Sabemos, por experiência, que nem todas as histórias têm este final feliz. Mas
vale a pena lutar por ele e nunca desistir.
Nota Final:
Esta história tem alguns anos. De lá para cá, tudo ficou mais difícil nas
escolas. Ao Conselho Executivo, sucedeu-se a figura do Diretor; o Estatuto do
Aluno já foi modificado; a Formação Cívica deixou de existir; cada diretor de
turma depara-se com muito mais Paulinhos, uns gordinhos e outros magrinhos, mas
todos com problemas (sociais e de outras naturezas) crescentes, a somar-se a um
número maior de turmas e, consequentemente, a um número também maior de alunos,
fazendo escassear o tempo que pode dedicar a cada um. Apesar das dificuldades
com que os professores e as escolas se batem, reforço a mensagem contida nos
quatro pontos da moral da história, embora condicionada pela situação presente.

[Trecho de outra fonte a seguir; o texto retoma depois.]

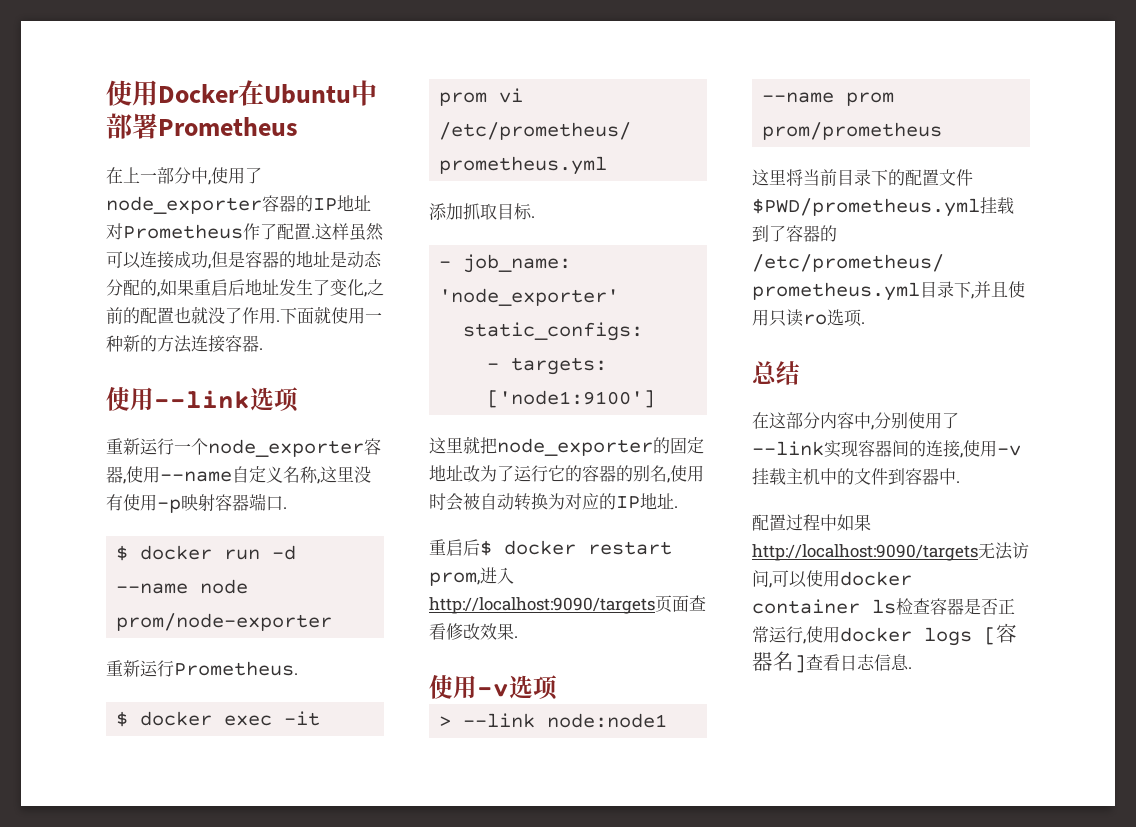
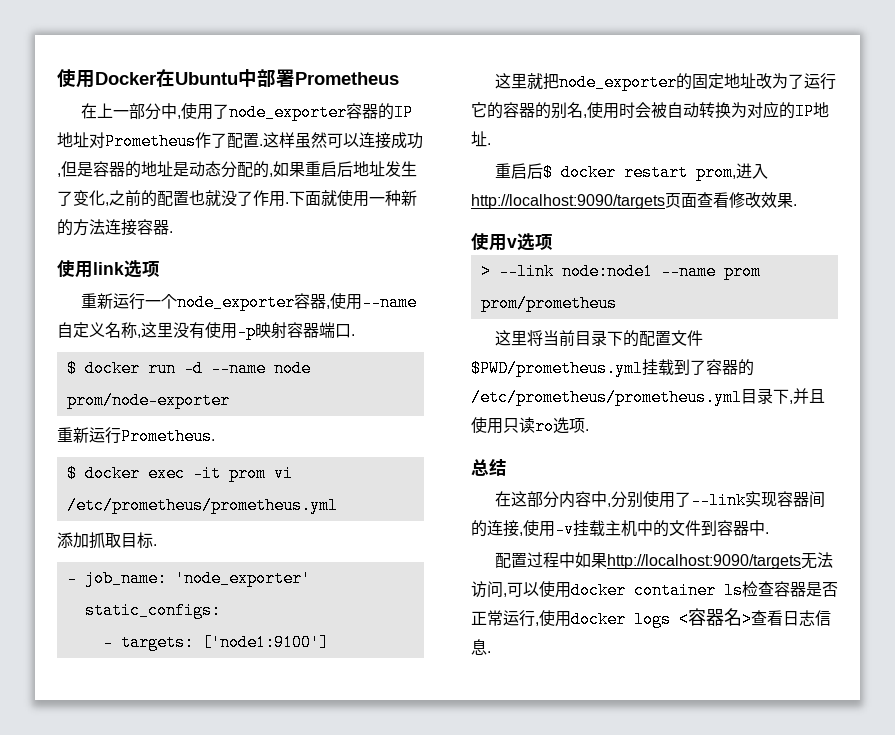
[154,390,250,409] --link -> [93,262,124,275] link
[477,683,509,697] -v -> [507,238,517,248] v
[984,623,1017,645] [752,651,806,673] [容器名] -> [679,608,752,628] <容器名>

Por: ARMANDA ZENHAS Mestre em Educação, área de
especialização em Formação Psicológica de Professores, pela Universidade do
Minho. É licenciada em Línguas e Literaturas Modernas, nas variantes de Estudos
Portugueses e Ingleses e de Estudos Ingleses e Alemães, e concluiu o curso do
Magistério Primário (Porto). É PQA do grupo 220 na Escola Básica de Leça da
Palmeira e autora de livros na área da educação. É também mãe de dois filhos.